+++ DOCUMENT EXTRACT
I have reproduced this error now with GCC 4.1, 4.2, and 4.3. GCC version 4.5 
works.

Thank you for your help in addressing this problem.

I apologize for not having documentation for the systems and justifications for 
the versions of compilation tools. I certainly should move to docker images to 
build the distributions for Linux as well. We have had great success with the 
portability and availability of the binary distributions for SimpleITK. This 
has involve a lot of testing and modification for the build platforms to get 
where it has been working. I would had for this to be reduce due to one 
preference for implementing static constant integers.

Brad

> On Jan 21, 2016, at 4:45 PM, Matt McCormick <[email protected] 
> <mailto:[email protected]>> wrote:
> 
> On Thu, Jan 21, 2016 at 4:07 PM, Bradly Lowekamp <[email protected] 
> <mailto:[email protected]>> wrote:
>> Gcc 4.2 runs into the same ITK bug with explicit instantiation too.
++++++
#### [GIVEN TASK 1]
Set down everything in the listing from its beginning down to the line containing "text → [117, 803, 1123, 862]", both of those lines included, and omit the pictures.
+++ RECORDED DATA
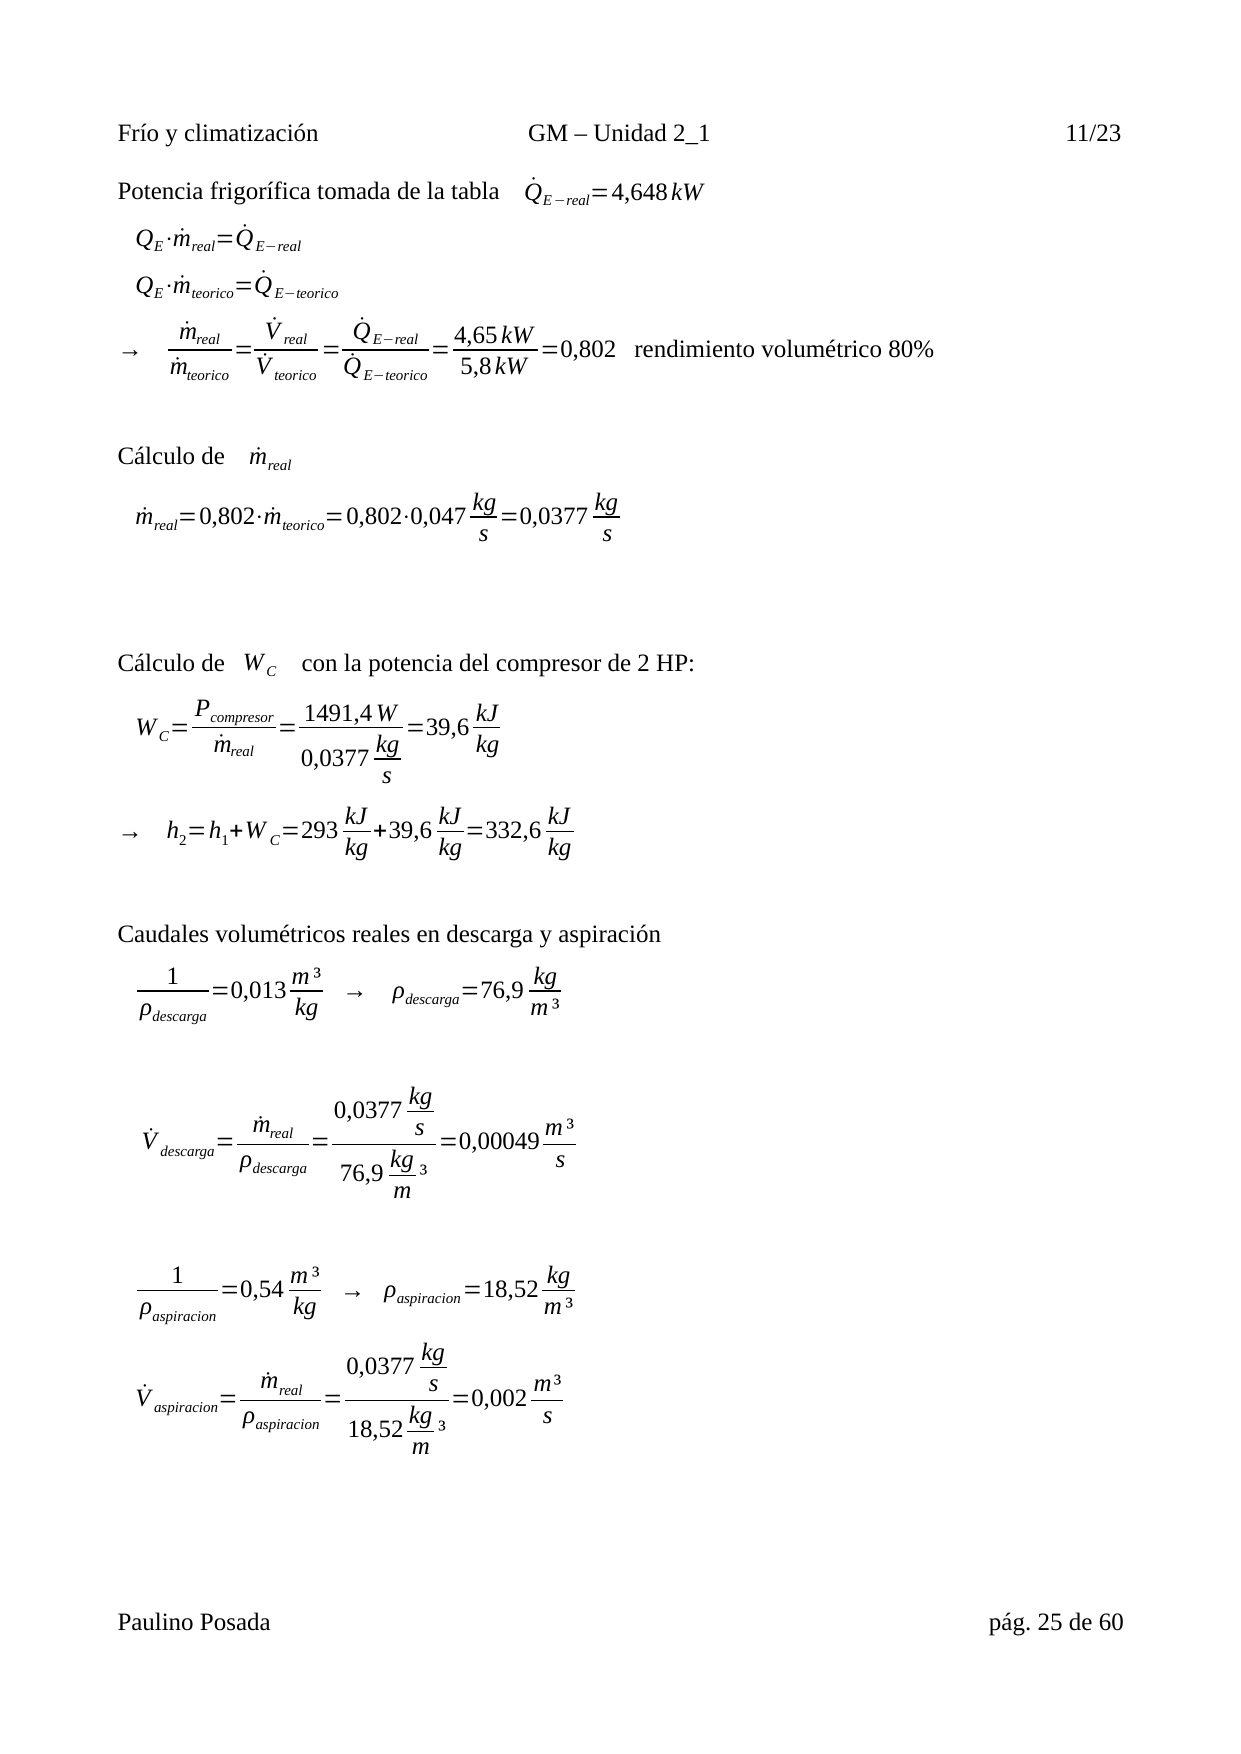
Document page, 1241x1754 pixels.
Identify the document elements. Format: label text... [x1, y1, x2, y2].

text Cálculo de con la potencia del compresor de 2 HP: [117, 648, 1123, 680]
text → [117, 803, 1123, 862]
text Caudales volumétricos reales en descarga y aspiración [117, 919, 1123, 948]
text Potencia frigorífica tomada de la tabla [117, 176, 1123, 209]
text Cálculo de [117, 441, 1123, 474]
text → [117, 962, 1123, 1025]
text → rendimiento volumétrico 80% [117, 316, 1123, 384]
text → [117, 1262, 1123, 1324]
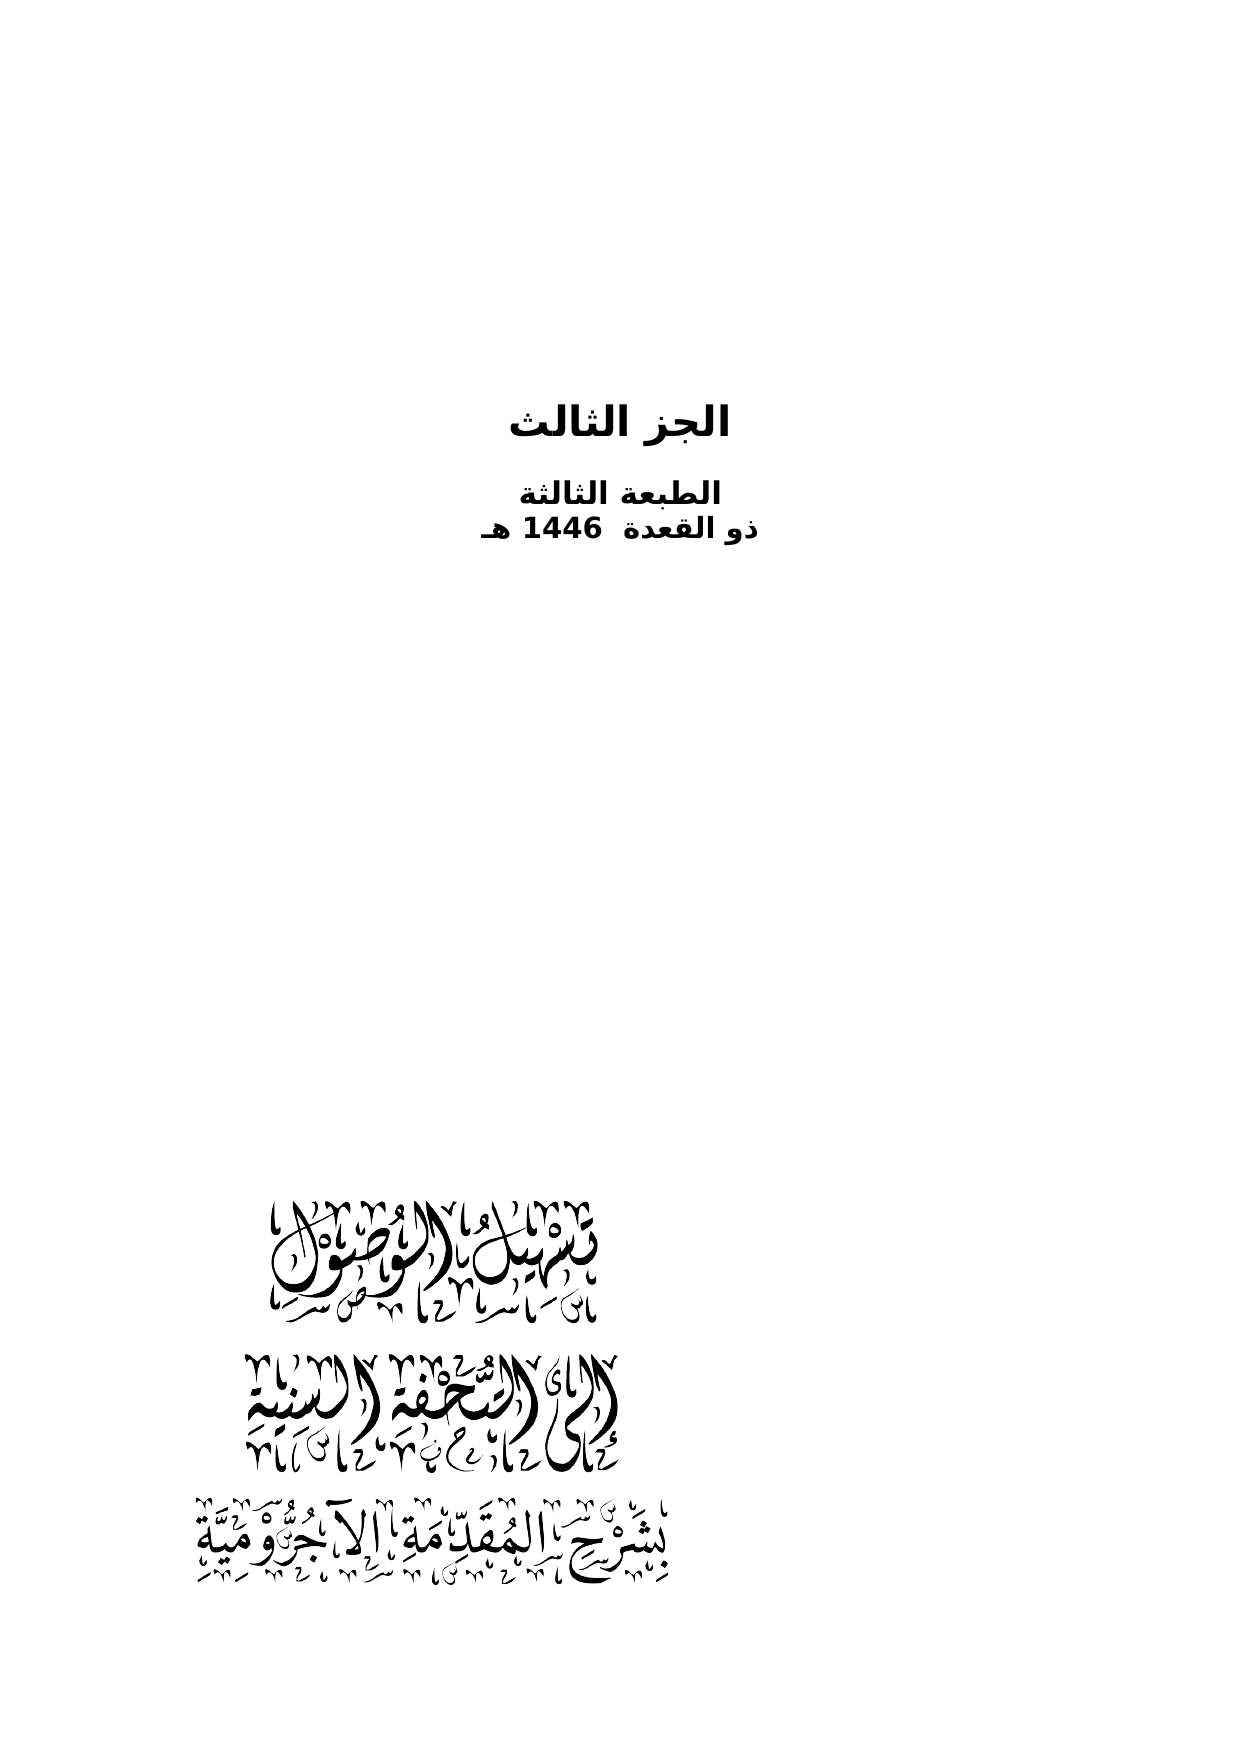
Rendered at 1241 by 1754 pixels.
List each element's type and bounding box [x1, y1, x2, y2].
++++++
#### [GIVEN TASK 2]
Resume the email about GCC compiler versions at the point where it stops.

#### [RIGHT ANSWER 1]
Document page, 1241x1754 pixels.
Identify the document elements. Format: label text... [x1, y1, x2, y2].

text Cálculo de con la potencia del compresor de 2 HP: [117, 648, 1123, 680]
text → [117, 803, 1123, 862]

#### [RIGHT ANSWER 2]
>> 
>> On Jan 21, 2016, at 3:35 PM, Matthew McCormick (thewtex)
>> <[email protected] <mailto:[email protected]>> wrote:
>> 
>> On Thu, Jan 21, 2016 at 3:27 PM, Bradly Lowekamp <[email protected] 
>> <mailto:[email protected]>>
>> wrote:
>> 
>> It’s certainly would be great if I could rely on using gcc 4.8+ for building
>> the distributions for SimpleITK. But my understanding for several situations
>> 4.1 is still essentially required.
>> 
>> 
>> What are the situations?  GCC 4.1 is not required by PEP 513.
>> 
>> 
>> Anaconda Python 2.7, OSX Python.org <http://python.org/> distribution and 
>> OSX system, need
>> apple’s gcc 4.2
> 
> How is this build environment reproduced (OSX and XCode version)?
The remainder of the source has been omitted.